I would like to apologize in advance for how utterly fawning and indulgent this review is going to be. But this band is really just that good.
Sometimes a band just knows how to name itself. Ufomammut derives its name from UFOs and the Italian word for mammoth. There isn’t really any better imagery to summon in description of Ufomammut’s music than something both immense and alien, a strange, lumbering beast with an immediately captivating power. With the release of ORO: Opus Alter, Ufomammut close out the two-part concept album opened by ORO: Opus Primum exploring mankind’s quest to gain control of the world through the power of knowledge. It’s heady stuff, explored mostly musically rather than belaboured through a novel of lyrics as happens on many concept albums, and it’s one of the most satisfying experiences I’ve ever had with music.
It’s virtually impossible to review Opus Alter on its own and ignore Opus Primum, as they’re part of the same body of music and intended by the band to be taken is as one 90+ minute work. In truth, I found Opus Primum to be less satisfying than 2010’s Eve, my discovery of which is perhaps the highlight of my musical explorations over the last few years. I think this was partially due to it not being completely new to me in the way Eve was, but also because I knew it was the first of two parts I couldn’t help but feel it ended on a bit of a cliffhanger. Now that I can absorb ORO as a whole, the journey is complete, there is a conclusion, and I can sort out the experience in its entirety.
If you’re not familiar with Ufomammut, they play a psychedelic brand of doom metal, all mid-paced tempos and gargantuan, stomping riffs punctuated by spacey ambient droning, like a living ancient monolith on some distant forgotten world. Fitting with the concept of the album, just as we seek further knowledge by building on the work of those who came before us, ORO creates thematic foundations and builds up from them, growing and evolving organically throughout the record’s 93 minutes to create a cohesive, self-referential work constantly expanding while never fully pulling away from its base. The riffs are constantly reaching out, seeking to grow as if they must in order to survive. Like Darwinian evolution, with each iteration they change slightly, growing heavier, thicker, louder, or faster, until you look back and realize they are no longer what they were, but instead are the culmination of a process leading to a more complete and fully realized entity. The drums are the heart of the record, pulsing with life and desire and providing the rhythm that drives everything. The bass is hypnotic and foreboding, an ever-present primordial essence invoking fear in the classical sense, a feeling of stupefied, reverential awe. The vocals, distorted and distant, more chanted than sung, don’t feel like words, they feel like thoughts, like abstract notions made sound. Everything comes together flawlessly. This band is truly visionary, pulling the entire metal genre forward through sheer strength of will and creative insight.
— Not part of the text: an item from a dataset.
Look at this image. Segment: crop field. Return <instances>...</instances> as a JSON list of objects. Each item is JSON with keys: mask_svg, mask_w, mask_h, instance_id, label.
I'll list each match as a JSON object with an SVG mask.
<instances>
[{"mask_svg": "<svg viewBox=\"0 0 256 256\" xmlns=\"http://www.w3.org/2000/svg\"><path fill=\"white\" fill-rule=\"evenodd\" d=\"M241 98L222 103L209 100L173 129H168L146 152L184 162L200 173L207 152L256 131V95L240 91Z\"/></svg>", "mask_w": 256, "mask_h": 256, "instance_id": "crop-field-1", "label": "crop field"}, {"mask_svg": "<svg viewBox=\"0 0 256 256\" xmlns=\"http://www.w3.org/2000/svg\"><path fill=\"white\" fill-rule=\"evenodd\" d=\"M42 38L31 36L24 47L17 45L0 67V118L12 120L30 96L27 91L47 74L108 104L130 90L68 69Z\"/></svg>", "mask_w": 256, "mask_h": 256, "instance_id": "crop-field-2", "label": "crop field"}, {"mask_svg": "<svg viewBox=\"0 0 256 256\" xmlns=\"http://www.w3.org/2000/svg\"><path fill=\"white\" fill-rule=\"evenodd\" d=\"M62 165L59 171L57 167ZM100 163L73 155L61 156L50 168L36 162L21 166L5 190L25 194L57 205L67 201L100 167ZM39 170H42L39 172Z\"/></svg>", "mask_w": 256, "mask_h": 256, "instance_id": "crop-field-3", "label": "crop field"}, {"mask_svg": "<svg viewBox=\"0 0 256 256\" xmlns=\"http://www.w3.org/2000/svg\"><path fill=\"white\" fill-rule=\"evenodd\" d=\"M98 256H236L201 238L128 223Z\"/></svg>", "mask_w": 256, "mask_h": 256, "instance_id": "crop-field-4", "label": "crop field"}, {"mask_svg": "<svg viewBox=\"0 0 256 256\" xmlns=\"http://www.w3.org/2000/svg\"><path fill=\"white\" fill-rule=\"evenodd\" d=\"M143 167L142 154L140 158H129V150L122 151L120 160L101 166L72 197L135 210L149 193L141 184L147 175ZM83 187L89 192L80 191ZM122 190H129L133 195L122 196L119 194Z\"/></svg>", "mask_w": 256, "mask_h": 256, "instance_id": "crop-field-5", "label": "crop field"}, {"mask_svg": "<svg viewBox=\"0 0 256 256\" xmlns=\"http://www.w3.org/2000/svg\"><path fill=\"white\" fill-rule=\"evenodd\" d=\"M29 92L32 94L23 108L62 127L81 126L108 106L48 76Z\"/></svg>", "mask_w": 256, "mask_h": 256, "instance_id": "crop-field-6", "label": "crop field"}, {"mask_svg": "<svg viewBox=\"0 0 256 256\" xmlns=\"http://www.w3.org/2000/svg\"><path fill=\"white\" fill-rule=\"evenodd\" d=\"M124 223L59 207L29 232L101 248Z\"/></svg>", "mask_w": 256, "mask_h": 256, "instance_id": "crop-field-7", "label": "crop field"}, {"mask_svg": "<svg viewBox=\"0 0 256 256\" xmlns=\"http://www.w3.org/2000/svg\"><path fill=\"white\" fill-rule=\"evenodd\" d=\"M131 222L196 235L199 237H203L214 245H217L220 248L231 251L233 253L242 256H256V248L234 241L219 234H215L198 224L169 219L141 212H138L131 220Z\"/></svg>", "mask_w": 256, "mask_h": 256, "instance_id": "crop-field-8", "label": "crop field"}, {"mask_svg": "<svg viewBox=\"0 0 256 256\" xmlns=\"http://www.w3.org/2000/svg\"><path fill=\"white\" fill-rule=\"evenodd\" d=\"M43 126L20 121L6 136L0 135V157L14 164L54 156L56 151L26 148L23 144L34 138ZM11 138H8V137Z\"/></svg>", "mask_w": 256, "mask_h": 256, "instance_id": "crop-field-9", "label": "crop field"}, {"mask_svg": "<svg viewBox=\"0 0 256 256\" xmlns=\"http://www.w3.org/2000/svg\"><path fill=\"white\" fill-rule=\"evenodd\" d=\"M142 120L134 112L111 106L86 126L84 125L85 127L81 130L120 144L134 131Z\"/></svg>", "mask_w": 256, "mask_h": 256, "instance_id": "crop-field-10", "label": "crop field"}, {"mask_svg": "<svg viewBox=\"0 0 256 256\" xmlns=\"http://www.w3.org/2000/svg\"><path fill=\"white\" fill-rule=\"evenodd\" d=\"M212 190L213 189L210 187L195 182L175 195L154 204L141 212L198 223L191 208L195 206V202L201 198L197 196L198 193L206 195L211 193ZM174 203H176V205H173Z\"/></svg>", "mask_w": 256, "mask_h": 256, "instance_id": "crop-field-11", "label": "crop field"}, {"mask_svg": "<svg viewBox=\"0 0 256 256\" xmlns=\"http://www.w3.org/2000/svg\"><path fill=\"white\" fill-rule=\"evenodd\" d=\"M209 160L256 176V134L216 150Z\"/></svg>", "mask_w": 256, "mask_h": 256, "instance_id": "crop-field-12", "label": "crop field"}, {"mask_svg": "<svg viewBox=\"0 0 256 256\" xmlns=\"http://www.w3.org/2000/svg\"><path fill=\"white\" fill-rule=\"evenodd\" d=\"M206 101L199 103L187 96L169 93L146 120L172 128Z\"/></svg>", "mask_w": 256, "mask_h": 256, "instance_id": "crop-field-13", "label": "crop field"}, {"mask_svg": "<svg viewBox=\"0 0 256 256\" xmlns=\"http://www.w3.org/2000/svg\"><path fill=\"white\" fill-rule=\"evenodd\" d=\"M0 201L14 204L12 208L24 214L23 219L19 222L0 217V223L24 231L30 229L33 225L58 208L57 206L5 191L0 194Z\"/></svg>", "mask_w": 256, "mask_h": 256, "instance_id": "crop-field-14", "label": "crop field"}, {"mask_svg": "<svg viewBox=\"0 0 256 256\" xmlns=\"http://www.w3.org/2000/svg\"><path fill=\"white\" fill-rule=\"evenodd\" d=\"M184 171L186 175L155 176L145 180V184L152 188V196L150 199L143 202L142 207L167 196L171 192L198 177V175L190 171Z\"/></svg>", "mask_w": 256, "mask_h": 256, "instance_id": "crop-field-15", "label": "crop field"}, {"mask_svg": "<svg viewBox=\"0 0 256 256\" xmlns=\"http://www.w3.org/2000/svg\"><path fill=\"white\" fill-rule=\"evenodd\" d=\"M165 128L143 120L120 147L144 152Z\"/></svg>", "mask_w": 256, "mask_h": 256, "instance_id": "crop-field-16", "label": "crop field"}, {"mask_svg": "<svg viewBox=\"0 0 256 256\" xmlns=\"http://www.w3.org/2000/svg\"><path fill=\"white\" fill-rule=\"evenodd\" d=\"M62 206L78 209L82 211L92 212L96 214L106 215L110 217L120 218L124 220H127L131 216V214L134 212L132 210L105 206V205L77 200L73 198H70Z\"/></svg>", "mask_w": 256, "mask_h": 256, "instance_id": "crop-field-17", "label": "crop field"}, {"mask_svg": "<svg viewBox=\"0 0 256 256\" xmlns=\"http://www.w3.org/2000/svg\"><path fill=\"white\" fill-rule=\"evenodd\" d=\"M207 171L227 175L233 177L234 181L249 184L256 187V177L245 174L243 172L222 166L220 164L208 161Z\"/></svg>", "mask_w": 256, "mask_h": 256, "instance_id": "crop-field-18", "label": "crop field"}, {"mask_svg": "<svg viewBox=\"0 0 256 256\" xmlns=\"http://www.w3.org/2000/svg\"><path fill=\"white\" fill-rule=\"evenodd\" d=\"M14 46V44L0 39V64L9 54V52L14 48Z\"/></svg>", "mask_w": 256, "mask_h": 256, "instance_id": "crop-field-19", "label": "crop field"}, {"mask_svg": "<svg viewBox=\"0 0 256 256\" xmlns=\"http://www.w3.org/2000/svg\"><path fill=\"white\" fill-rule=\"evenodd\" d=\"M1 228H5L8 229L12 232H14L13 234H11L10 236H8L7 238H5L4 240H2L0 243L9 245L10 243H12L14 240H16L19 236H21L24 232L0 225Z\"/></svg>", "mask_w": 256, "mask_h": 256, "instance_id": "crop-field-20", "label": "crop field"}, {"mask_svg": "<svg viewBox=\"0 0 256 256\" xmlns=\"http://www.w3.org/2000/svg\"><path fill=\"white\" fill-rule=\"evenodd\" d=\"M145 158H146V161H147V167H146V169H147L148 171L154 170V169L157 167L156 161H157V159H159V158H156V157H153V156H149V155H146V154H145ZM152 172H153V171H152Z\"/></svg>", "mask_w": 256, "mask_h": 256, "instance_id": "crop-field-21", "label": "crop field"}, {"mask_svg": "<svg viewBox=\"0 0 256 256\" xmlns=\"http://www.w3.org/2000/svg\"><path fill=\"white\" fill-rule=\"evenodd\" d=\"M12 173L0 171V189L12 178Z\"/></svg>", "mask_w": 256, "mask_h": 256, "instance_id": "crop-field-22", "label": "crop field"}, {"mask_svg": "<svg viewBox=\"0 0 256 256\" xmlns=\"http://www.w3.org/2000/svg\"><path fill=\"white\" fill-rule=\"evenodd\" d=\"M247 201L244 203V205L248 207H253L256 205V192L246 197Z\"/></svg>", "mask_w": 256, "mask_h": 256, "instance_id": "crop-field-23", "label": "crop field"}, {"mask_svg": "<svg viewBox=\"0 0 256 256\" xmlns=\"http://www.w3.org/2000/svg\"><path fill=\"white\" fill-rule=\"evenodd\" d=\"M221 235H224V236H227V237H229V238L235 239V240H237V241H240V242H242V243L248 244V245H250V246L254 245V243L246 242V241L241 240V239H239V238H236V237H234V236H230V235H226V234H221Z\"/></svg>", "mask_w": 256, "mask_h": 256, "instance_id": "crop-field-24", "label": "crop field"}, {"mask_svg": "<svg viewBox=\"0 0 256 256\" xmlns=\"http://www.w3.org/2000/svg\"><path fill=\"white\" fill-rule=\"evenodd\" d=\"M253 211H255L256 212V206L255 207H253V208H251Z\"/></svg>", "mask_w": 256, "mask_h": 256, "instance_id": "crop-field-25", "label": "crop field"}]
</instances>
ORO needs to be listened to as a whole, with Opus Primum leading directly into Opus Alter, and album that should be listened to with headphones and no distractions. We set aside time to watch movies or read books separate from other activities, and this is album is a declaration that music deserves that same attention. This is not to say that Opus Alter is not worth listening to separate from Opus Primum, or that any of Opus Alter’s five subdivided tracks don’t have the strength to stand on their own as songs. But like any great film, a single scene devoid of context only holds so much power, relying on what comes before and after it to carry its full meaning, its emotional weight. ORO is an album that defines the phrase “greater than the sum of its parts”, great as those parts may be. It possesses such strength and power that it amplifies the silence after it’s over to something more significant, a coda in which the experience of ORO settles and all that remains is a person slightly different than they were 93 minutes before. This is a monument to what music can be.